General medicine20 years of experience

Dr. Hocine Lokchiri is a French consultant with over 20 years of experience in General and Emergency Medicine. He works with adults and children, helping patients with urgent symptoms, infections, sudden health changes and everyday medical concerns that require timely evaluation. His background includes clinical practice in France, Switzerland and the United Arab Emirates, which allows him to navigate different healthcare systems and manage a wide range of conditions with confidence. Patients value his calm, structured approach, clear explanations and evidence-based decision-making.

Online consultations with Dr. Lokchiri are suitable for many situations when someone needs quick medical guidance, reassurance or a clear next step. Common reasons for booking include:

  • fever, chills, fatigue and viral symptoms
  • cough, sore throat, nasal congestion, breathing discomfort
  • bronchitis and mild asthma flare-ups
  • nausea, diarrhoea, abdominal pain, digestive infections
  • rashes, allergic reactions, redness, insect bites
  • muscle or joint pain, mild injuries, sprains
  • headache, dizziness, migraine symptoms
  • stress-related symptoms, sleep disturbances
  • questions about test results and treatment plans
  • management of chronic conditions in stable phases
Many patients reach out when symptoms appear suddenly and cause concern, when a child becomes unwell unexpectedly, when a rash changes or spreads, or when it’s unclear whether an in-person examination is necessary. His emergency medicine background is particularly valuable online, helping patients understand risk levels, identify warning signs and choose safe next steps.

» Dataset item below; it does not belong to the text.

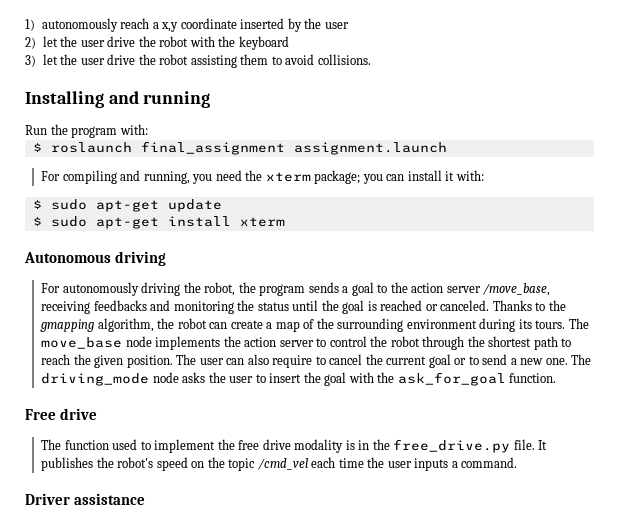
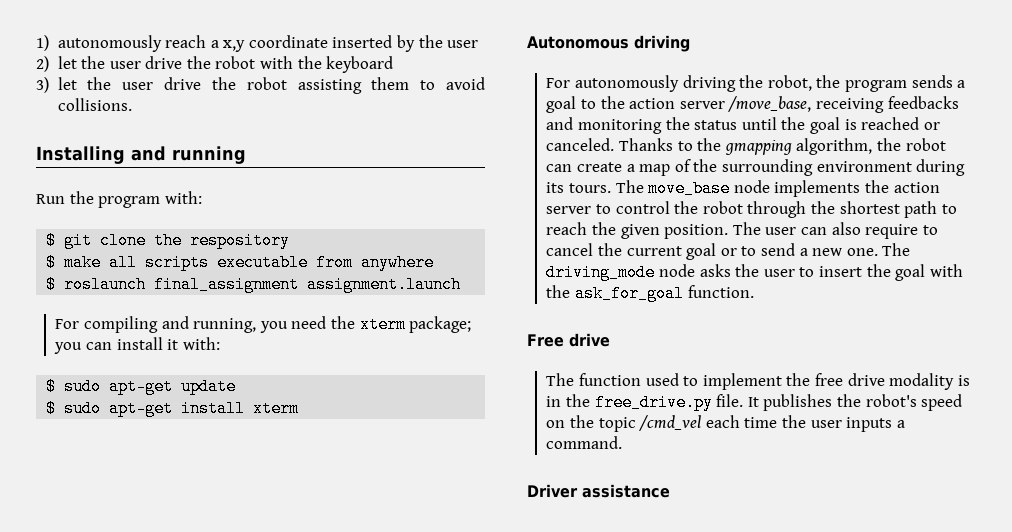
(148, 129) none -> [46,232,291,249] [46,254,435,271] // $ git clone the respository // $ make all scripts executable from anywhere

Some situations are not suitable for online care. If a patient has loss of consciousness, severe chest pain, uncontrolled bleeding, seizures, major trauma or symptoms suggesting a stroke or heart attack, he will advise seeking immediate local emergency services. This improves safety and ensures patients receive the right level of care.

Dr. Lokchiri’s professional training includes:

  • Advanced Trauma Life Support (ATLS)
  • Basic and Advanced Cardiac Life Support (BLS/ACLS)
  • Pediatric Advanced Life Support (PALS)
  • Prehospital Trauma Life Support (PHTLS)
  • eFAST and critical care transthoracic echocardiography
  • aviation medicine
He is an active member of several professional organisations, including the French Society of Emergency Medicine (SFMU), the French Association for Emergency Physicians (AMUF) and the Swiss Society of Emergency and Rescue Medicine (SGNOR). In consultations, he works with clarity and precision, helping patients understand their symptoms, possible risks and the safest treatment options.